Mendocino Redwood Company (MRC)
- Company type: Limited liability company
- Industry: forest management, logging
- Founded: July 1998
- Headquarters: near Ukiah, California, USA
- Key people: Mike Jani (Chief Forester)
- Products: Forest products
- Owner: Fisher Family of San Francisco, others
- Number of employees: 43
- Parent: Sansome Partners, L.P
- Website: www.mrc.com

= Mendocino Redwood Company =

American forest products company

The Mendocino Redwood Company (or MRC), is a California based forest products company, which operates one mill in Ukiah, with holdings of over 228800 acre, primarily in Mendocino County.

==Background==
This relatively new timber company owns and manages ten percent of the county's private land.
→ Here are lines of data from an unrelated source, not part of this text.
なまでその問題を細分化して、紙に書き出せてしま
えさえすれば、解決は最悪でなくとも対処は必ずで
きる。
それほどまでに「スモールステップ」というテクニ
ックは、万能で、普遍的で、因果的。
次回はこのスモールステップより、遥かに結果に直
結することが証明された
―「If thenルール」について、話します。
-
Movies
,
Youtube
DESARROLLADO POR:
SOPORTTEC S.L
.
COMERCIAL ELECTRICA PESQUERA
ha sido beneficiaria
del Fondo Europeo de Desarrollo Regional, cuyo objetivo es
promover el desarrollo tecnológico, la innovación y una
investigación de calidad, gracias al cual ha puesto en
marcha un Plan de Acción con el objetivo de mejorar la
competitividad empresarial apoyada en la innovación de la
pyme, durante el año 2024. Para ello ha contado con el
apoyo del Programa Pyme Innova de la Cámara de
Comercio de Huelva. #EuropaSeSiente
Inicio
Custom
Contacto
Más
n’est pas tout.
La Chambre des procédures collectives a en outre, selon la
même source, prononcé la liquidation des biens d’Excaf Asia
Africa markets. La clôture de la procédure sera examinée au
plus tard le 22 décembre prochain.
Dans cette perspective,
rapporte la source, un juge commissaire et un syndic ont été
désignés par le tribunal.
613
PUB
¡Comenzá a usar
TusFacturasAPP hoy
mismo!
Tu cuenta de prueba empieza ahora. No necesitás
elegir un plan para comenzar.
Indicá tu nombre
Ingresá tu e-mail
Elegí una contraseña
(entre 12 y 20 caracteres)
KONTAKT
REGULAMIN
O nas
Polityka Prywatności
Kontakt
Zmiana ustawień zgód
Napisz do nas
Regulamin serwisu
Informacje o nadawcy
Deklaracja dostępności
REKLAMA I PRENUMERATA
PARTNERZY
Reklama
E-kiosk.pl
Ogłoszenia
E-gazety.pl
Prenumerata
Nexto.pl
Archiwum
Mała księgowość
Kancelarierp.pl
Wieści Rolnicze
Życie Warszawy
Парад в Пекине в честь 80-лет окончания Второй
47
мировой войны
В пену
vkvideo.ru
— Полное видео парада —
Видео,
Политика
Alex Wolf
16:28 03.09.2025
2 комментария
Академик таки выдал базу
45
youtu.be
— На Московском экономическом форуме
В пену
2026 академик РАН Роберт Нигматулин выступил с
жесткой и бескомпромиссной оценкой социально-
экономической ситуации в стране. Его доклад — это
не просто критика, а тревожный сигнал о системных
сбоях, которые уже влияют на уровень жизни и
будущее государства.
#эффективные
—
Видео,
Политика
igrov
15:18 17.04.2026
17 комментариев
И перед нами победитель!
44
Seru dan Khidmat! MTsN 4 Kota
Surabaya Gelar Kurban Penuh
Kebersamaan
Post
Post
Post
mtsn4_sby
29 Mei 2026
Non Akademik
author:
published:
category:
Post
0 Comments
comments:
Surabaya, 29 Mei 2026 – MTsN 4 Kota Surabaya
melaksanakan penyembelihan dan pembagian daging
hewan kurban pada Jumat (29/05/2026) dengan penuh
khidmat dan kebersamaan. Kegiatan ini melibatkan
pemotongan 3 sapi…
Founded in 1998, the Fisher Family, founders of Gap Clothing, are the majority stake owners. It was started to acquire part of the California timberland of Louisiana-Pacific.

Mendocino Redwood Company utilizes herbicide applications to reduce tanoak density and restore conifer forests. The application and quantity of use is regulated by the Mendocino Agricultural Commission. California is the second largest forestland state in the United States, second to Alaska. Mendocino County has one of the largest percentages of the state's overall forest land.

==Growth==
Following a July 29, 2008 "Final Order" from the US Bankruptcy Judge Richard Schmidt, the way cleared for MRC to take control of the once storied, then vilified, and, finally, bankrupt Pacific Lumber Company in Humboldt County, California from Maxxam Inc. of Texas. The final dispensation of the bankruptcy, which had been ongoing since January 2007, began the transfer of PALCO's buildings, mill, and 210000 acre of Humboldt forest to MRC. The company town of Scotia and other properties were transferred to Marathon Structured Finance.

==Humboldt==
The consolidation of Pacific Lumber Company (PALCO) and subsidiaries is under the new name of Humboldt Redwood Company, which began operations ostensibly with a more conservative harvesting model that eliminates clearcutting and most old-growth redwood cutting.

==Certification==
Mendocino Redwood Company was given a well managed certification of timber management practices. This certification was issued by the Forest Stewardship Council. The certification study was conducted by Scientific Certification Systems.